Mike Watters Redefine International

 

 

 

 

Compared to a profit of R76,3 million (£4,86 million) in the previous year, the diversified earnings base of the fund however drove a strong operating performance. Underlying operating profit (before valuation movements) was up 50,0% to R62,8 million (£4,0 million). The group has significant participation by South African investors.

The sharp decrease in UK property values which led to a substantial write-down of asset values, translated into a net loss per share of R5,76 (36,66p). Net asset value per share accordingly fell 25,8% to R17,52 (111,59p).  The total return for the year after dividends and movements in the listed share price was negative 16,9%. 

The fund adopted a defensive strategy fairly early in the cycle and as a result ended the year in a positive net cash position with R281 million (£17,9 million) on hand.

CIREF has proposed a final dividend of R0,39 a share (2,51p).  This equates to 4,5% of the net asset value for the year pro-rated to the second half of the year, and is in line with the group’s target dividend payment.  Shareholders will be given an option of acquiring further shares in CIREF in lieu of a cash dividend.

At year-end CIREF held 26 investments in a range of properties and listed property securities.  Its property assets are located across the UK, mainland Europe, the Channel Islands and the British Virgin Islands.

Chairman Gavin Tipper says of the defensive quality of CIREF’s assets: “Our diversified portfolio across a combination of property types and different geographic regions provided some protection against the adverse impact of the global market turmoil.”  For instance, he says CIREF’s European-based properties suffered limited write-downs mainly because many of the properties have retail tenants who perform well in poor economic conditions.


He adds that CIREF’s stable income portfolio performed solidly and remains resilient.  These properties provide a predictable, low risk income stream and the fund is able to enhance the value of the investment without further development.

He says with the significant de-rating of property as an asset class in the UK, a number of property companies may fail.  However he remains confident that CIREF is well positioned to capitalise on opportunities which will arise.

Mike Watters, CEO of Corovest International, says developments progressed well during the year. The 37 161m² Houndshill Shopping Centre in Blackpool was successfully opened and is trading ahead of expectations with weekly footfall of between 250 000 and 300 000. Construction on the 48 309 m² Trinity Walk shopping centre in Wakefield, which includes retail space, an indoor market and a library, continued on track to opening in 2010. 

A cash injection in November 2007 when the group successfully raised R482 million
(£30,7 million) for expansion opportunities, helped boost the acquisition programme in the European portfolio where opportunities were attractive.

Watters points out that the Standard Bank Group participated in the capital raising and went on to affirm its confidence in CIREF’s business model and prospects when it later bought a 10% interest in the fund’s investment manager - Corovest Fund Managers (CFM).

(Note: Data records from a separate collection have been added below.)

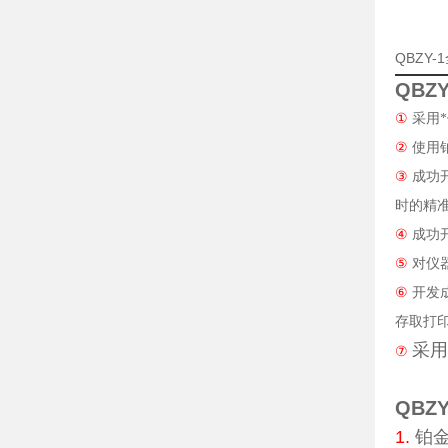
QBZY
QBZ
①
采用
②
使用
③
成功
时的精
④
成功
⑤
对仪
⑥
开发
存取打
采用
⑦
QBZ
1.
铂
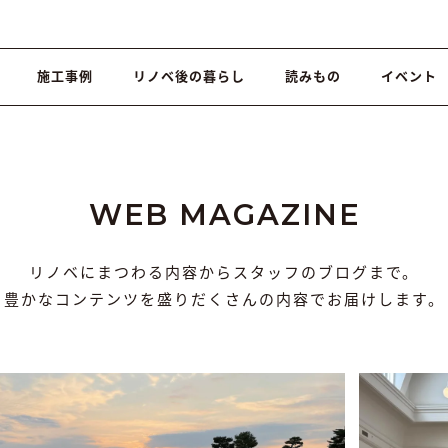
施工事例
リノベ後の暮らし
読みもの
イベント
WEB MAGAZINE
リノベにまつわる内容からスタッフのブログまで。
豊かなコンテンツを盛りだくさんの内容でお届けします。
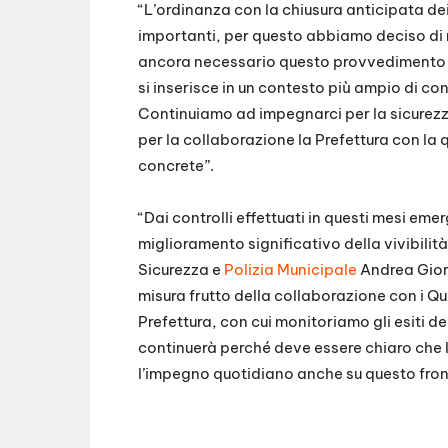
“L’ordinanza con la chiusura anticipata dei
importanti, per questo abbiamo deciso di ri
ancora necessario questo provvedimento –
si inserisce in un contesto più ampio di con
Continuiamo ad impegnarci per la sicurezza
per la collaborazione la Prefettura con la 
concrete”.
“Dai controlli effettuati in questi mesi eme
miglioramento significativo della vivibilit
Sicurezza e
Polizia Municipale
Andrea Giorg
misura frutto della collaborazione con i Qu
Prefettura, con cui monitoriamo gli esiti dei
continuerà perché deve essere chiaro che le
l’impegno quotidiano anche su questo fron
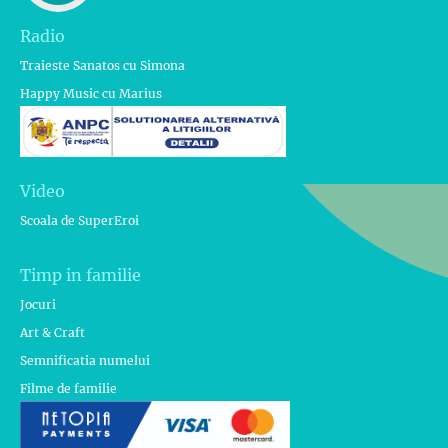
Radio
Traieste Sanatos cu Simona
Happy Music cu Marius
Video
Scoala de SuperEroi
Timp in familie
Jocuri
Art & Craft
Semnificatia numelui
Filme de familie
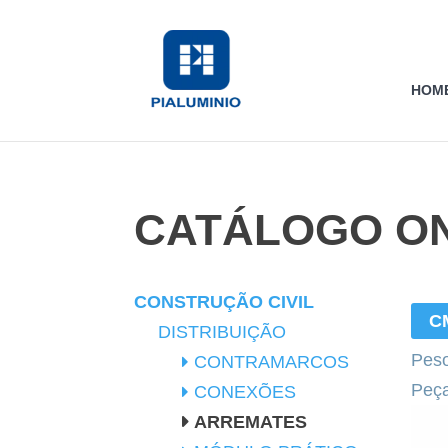
HOM
CATÁLOGO ON
CONSTRUÇÃO CIVIL
C
DISTRIBUIÇÃO
Peso
CONTRAMARCOS
Peç
CONEXÕES
ARREMATES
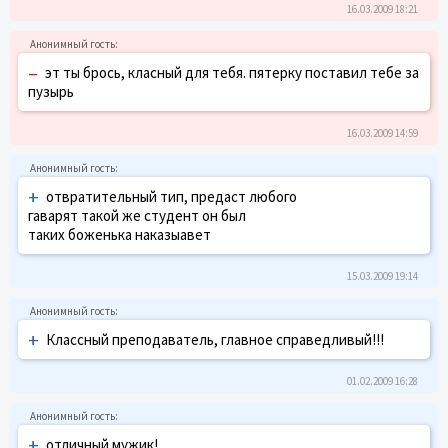
16.03.2009 18:21
–
эт ты брось, класный для тебя. пятерку поставил тебе за
пузырь
16.03.2009 14:59
+
отвратительный тип, предаст любого
гаварят такой же студент он был
таких боженька наказыавет
15.03.2009 19:14
+
Классный преподаватель, главное справедливый!!!
01.02.2009 16:28
+
отличный мужик!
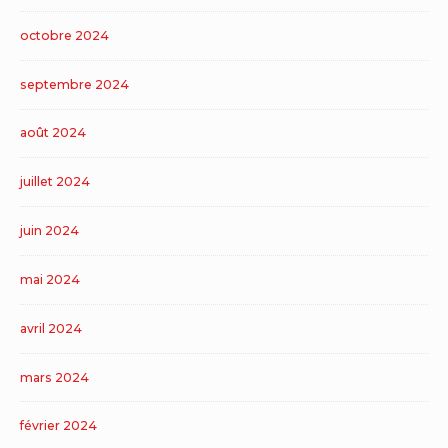
octobre 2024
septembre 2024
août 2024
juillet 2024
juin 2024
mai 2024
avril 2024
mars 2024
février 2024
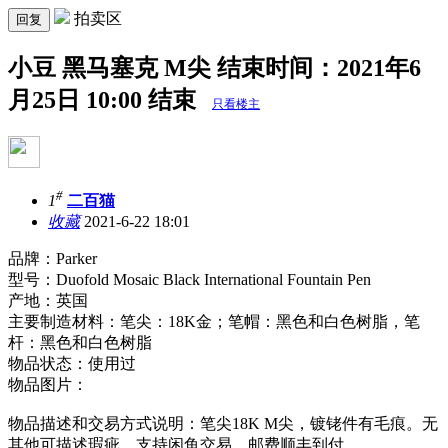
拍卖区
回复
小豆 黑马塞克 M尖 结束时间：2021年6
月25日 10:00 结束
只看楼主
#
1
二百猫
收藏
2021-6-22 18:01
品牌：Parker
型号：Duofold Mosaic Black International Fountain Pen
产地：英国
主要制造材料：笔尖：18K金；笔帽：黑色和白色树脂，笔
杆：黑色和白色树脂
物品状态：使用过
物品图片：
物品描述和交易方式说明：笔尖18K M尖，镀铑件有毛痕。无
其他可描述瑕疵。支持闲鱼交易。邮费顺丰到付。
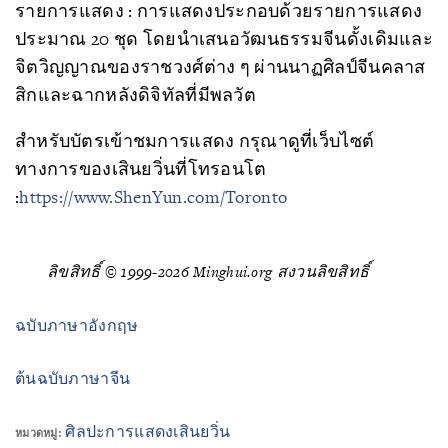
รายการแสดง : การแสดงประกอบด้วยรายการแสดง
ประมาณ 20 ชุด โดยนำเสนอวัฒนธรรมจีนดั้งเดิมและ
จิตวิญญาณของราชวงศ์ต่าง ๆ ผ่านนาฏศิลป์จีนคลาส
สิกและฉากหลังดิจิทัลที่มีพลวัต
สำหรับบัตรเข้าชมการแสดง กรุณาดูที่เว็บไซต์
ทางการของเสินยวิ่นที่โทรอนโต
:
https://www.ShenYun.com/Toronto
ลิขสิทธิ์ © 1999-2026 Minghui.org สงวนลิขสิทธิ์
ฉบับภาษาอังกฤษ
ต้นฉบับภาษาจีน
ศิลปะการแสดงเสินยวิ่น
หมวดหมู่:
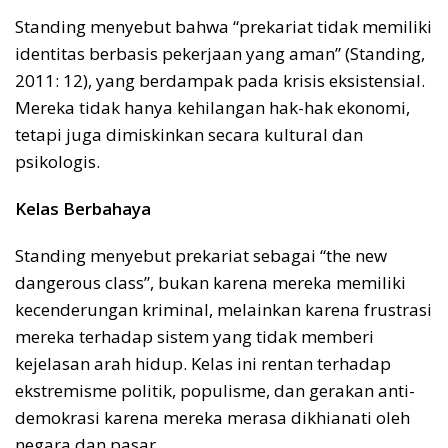
Standing menyebut bahwa “prekariat tidak memiliki
identitas berbasis pekerjaan yang aman” (Standing,
2011: 12), yang berdampak pada krisis eksistensial.
Mereka tidak hanya kehilangan hak-hak ekonomi,
tetapi juga dimiskinkan secara kultural dan
psikologis.
Kelas Berbahaya
Standing menyebut prekariat sebagai “the new
dangerous class”, bukan karena mereka memiliki
kecenderungan kriminal, melainkan karena frustrasi
mereka terhadap sistem yang tidak memberi
kejelasan arah hidup. Kelas ini rentan terhadap
ekstremisme politik, populisme, dan gerakan anti-
demokrasi karena mereka merasa dikhianati oleh
negara dan pasar.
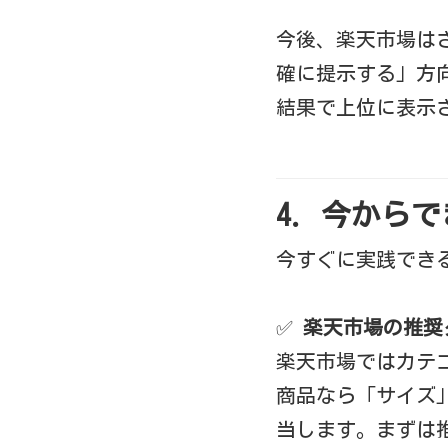
今後、楽天市場は
確に提示する」方
結果で上位に表示
4. 今から
今すぐに実践でき
✅
楽天市場の推奨
楽天市場ではカテ
商品なら「サイズ
当します。まずは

Looking ahead he says certain development projects have been put on hold.  “The credit crisis has restricted bank lending, which together with increased risk levels has seen certain development projects delayed until stability returns to the markets.”  He emphasises that CIREF’s healthy cash position is a major advantage in the current environment and says the group will continue acting defensively to conserve cash and reduce expenditure. “Strict expense control together with the strong stable income portfolio should sustain CIREF’s sound financial position.” 

He is positive about improved market prospects in the wake of the Bank of England’s recent drop in interest rates by 150 basis points.  “The expectation of further interest rate decreases is expected to buoy property yields.  Once markets normalise the group is well placed to pursue acquisitions using the lower interest rate environment to our advantage.” In Europe he says the focus in the year ahead will be on consolidation and value-enhancing asset management. 

Tipper concludes: “Ongoing asset management and monitoring of the security of the tenant base, underpinned by a solid cash balance, should ensure that the group can withstand any prolonged recession.”